23 thoughts on “Surviving Adrenal Exhaustion: Three-Day Quotes Challenge”

  1. Dearest Patti

    This particular blog made me so sad. When I Think about how many times I kept telling you to take care Of yourself. I wish I could have done more but as you said, it probably would not have done any good. I often wonder about how many people totally destroy their bodies before they have to listen This summer I am once again giving a workshop on how to prevent burnout -may I use this as part of my presentation? Love you to bits and I am glad to know that you are in a good place Ilze

    Sent from my iPhone


    Liked by 3 people

    1. Oh Ilze, you sure can use it…it would thrill me to no end to know it made a difference to even one person. And no need to feel guilty: you were ALWAYS there for me. My years working with you (and the rest of our literacy gang) were my best. Still miss all those movies and great meals all over Montreal…😊❤️

      Liked by 1 person

  2. First of all…❤
    Secondly… “Relinquishing all semblance of control over my life and my body has been the most freeing experience. I still have bouts of depression and anxiety and I am – simply put – always tired. But I have learned to say ‘no’.” I’m so glad that you ended with this. It’s a lesson to anyone who tries to keep on going, to anyone being a martyr, trying to prove a point to nobody in particular.

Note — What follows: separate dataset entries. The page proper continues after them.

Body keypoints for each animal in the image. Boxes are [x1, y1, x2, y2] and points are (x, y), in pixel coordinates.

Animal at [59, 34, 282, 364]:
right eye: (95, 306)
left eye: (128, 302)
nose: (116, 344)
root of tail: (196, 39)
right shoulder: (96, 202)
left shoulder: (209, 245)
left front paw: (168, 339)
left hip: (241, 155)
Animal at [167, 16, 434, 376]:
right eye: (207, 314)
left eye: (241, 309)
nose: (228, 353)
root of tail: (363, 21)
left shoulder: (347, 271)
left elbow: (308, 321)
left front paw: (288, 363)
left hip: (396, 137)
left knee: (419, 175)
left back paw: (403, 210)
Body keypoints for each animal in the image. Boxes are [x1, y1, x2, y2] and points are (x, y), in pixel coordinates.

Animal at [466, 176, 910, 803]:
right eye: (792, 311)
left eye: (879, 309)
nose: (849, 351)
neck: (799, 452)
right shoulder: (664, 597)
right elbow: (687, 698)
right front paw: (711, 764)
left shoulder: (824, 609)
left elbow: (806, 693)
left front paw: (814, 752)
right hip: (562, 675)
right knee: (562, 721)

    One of my favourite quotes is not a famous one. Seeing how much I was struggling with my 3 kids, how overwhelmed I was, constantly trying to be Supermum, my mum-in-law said to me. “The house’ll be there LONG after you’re gone, Allane. Spend this time with your kids”. Best advice I was ever given.

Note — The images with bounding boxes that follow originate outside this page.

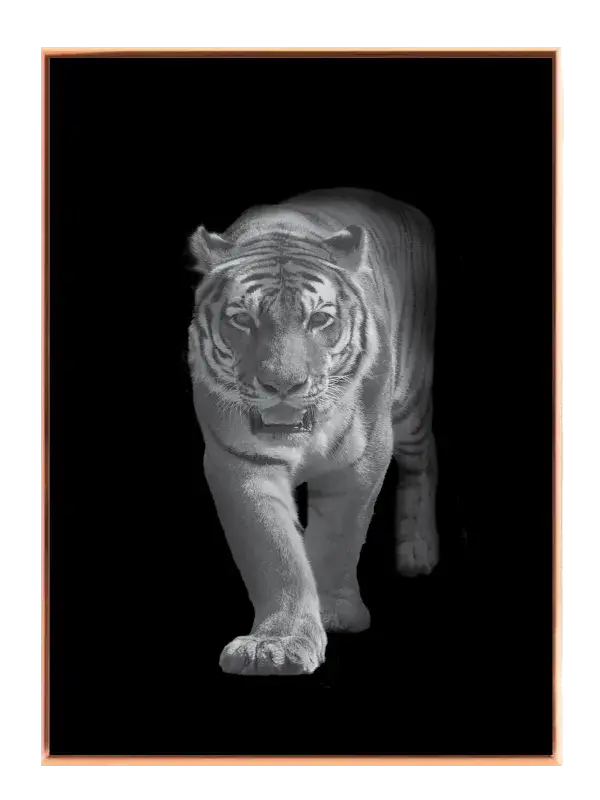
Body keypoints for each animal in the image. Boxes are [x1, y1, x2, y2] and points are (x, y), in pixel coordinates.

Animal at [188, 187, 438, 676]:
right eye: (242, 320)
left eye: (319, 320)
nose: (283, 385)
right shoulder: (239, 461)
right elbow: (274, 549)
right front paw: (277, 643)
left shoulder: (364, 455)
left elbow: (340, 535)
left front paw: (334, 613)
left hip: (411, 406)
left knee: (427, 458)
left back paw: (419, 552)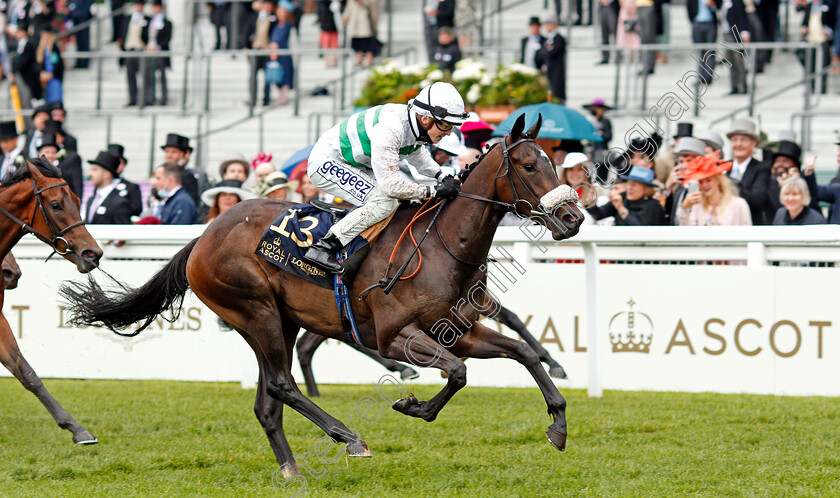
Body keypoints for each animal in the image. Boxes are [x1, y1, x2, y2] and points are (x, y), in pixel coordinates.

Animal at [62, 115, 584, 476]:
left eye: (555, 162)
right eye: (529, 164)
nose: (573, 217)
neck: (441, 246)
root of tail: (204, 236)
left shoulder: (459, 331)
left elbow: (520, 353)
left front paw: (558, 425)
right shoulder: (395, 336)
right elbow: (457, 373)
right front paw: (412, 406)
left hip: (281, 320)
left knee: (268, 399)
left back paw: (291, 467)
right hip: (255, 311)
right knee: (282, 385)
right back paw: (348, 437)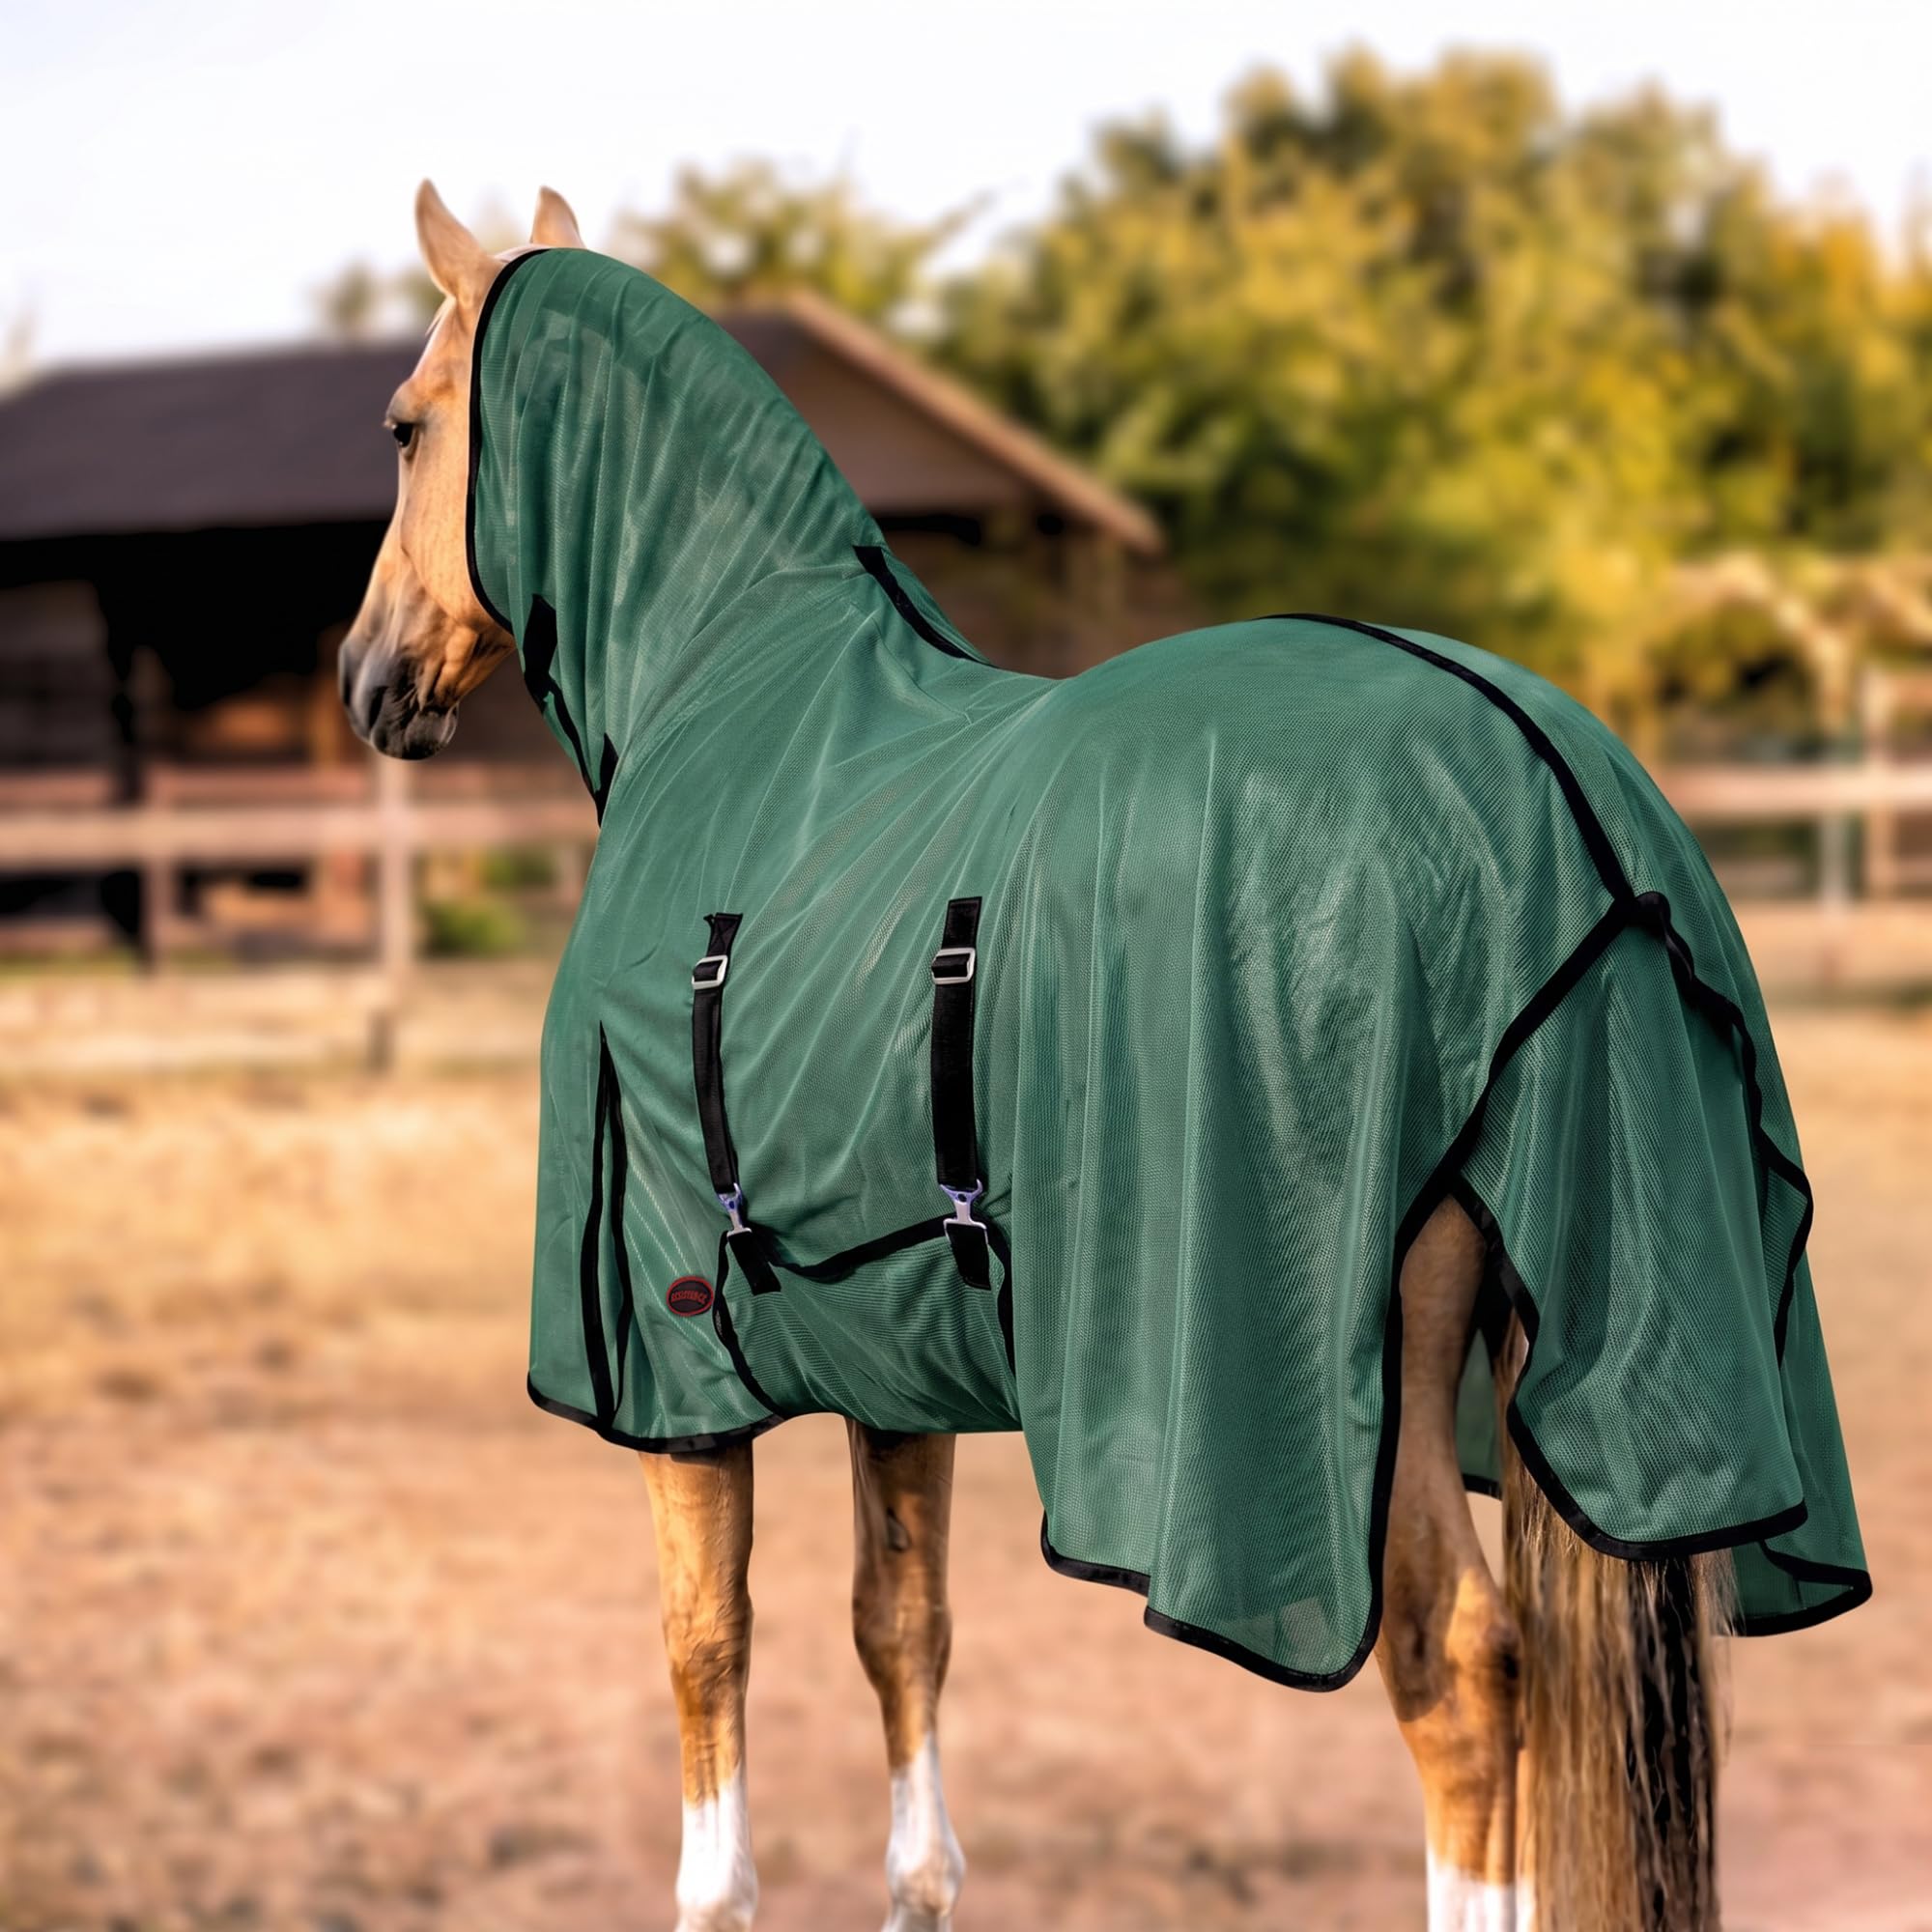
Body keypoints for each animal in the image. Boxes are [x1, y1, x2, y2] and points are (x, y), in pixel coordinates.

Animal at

    It’s not selfish to look after yourself. It’s essential. X

    Liked by 3 people

  3. I love the quotes but I think I love learning more about you even more. I am glad that you decided to look after yourself and thanks for reminding me of what’s more important in life. Being a neat freak, I am constantly reminding myself to let go and spend more time with my family. Have a wonderful weekend and stay healthy.

    Liked by 4 people

    1. Thank you so much! And…I sure hope you read Allane’s previous comment… the house WILL outlive you… and having once been a bit of a neat freak myself, the older I get, the more I realize that neatness is highly overrated… 😊 A friend of mine puts it like this: “If you want to see my house, give me two days. If you want to see me, just come on over.”

      Liked by 2 people

      1. I will try to remember that. Thanks for the wise advice. A little mess won’t hurt anyone and it’s actually a healthier environment for kids to grow up in.

        Liked by 2 people

  4. So good to read how you navigated this very hard change – we’re not really encouraged to look inside and take care of ourselves, are we? – and that you’re spending time doing what’s important. Glad you’re writing – it’s effortless reading your posts and you have things to say! 🙂

    Liked by 3 people

  5. I burned out in a similar way until I took some time off. I’m like you now in then I savor the freedom of a nap every day. I’m not ‘retired,’ but I am working on only my own projects this days. It’s a good place to be. 💕

    Liked by 3 people

    1. Thank you SO much for the nomination!!! It is such a compliment to get recognition from a fellow blogger, especially when I so enjoy reading YOUR blog 😊 This time around, I think I will simply answer your questions directly on your post…that is always the part I enjoy the most 😊 Hope that’s okay…I will get to this ASAP 😊😊😊


  6. I am horribly behind on my reading. I feel terrible that I have just now gotten around to reading this. Thank you so much for being so open and honest with your life. I think you are incredibly talented and brave. I completely get what you said about relinquishing your power to gain peace. We can only really ask for help when we know we can’t do it on our own. Love and blessings!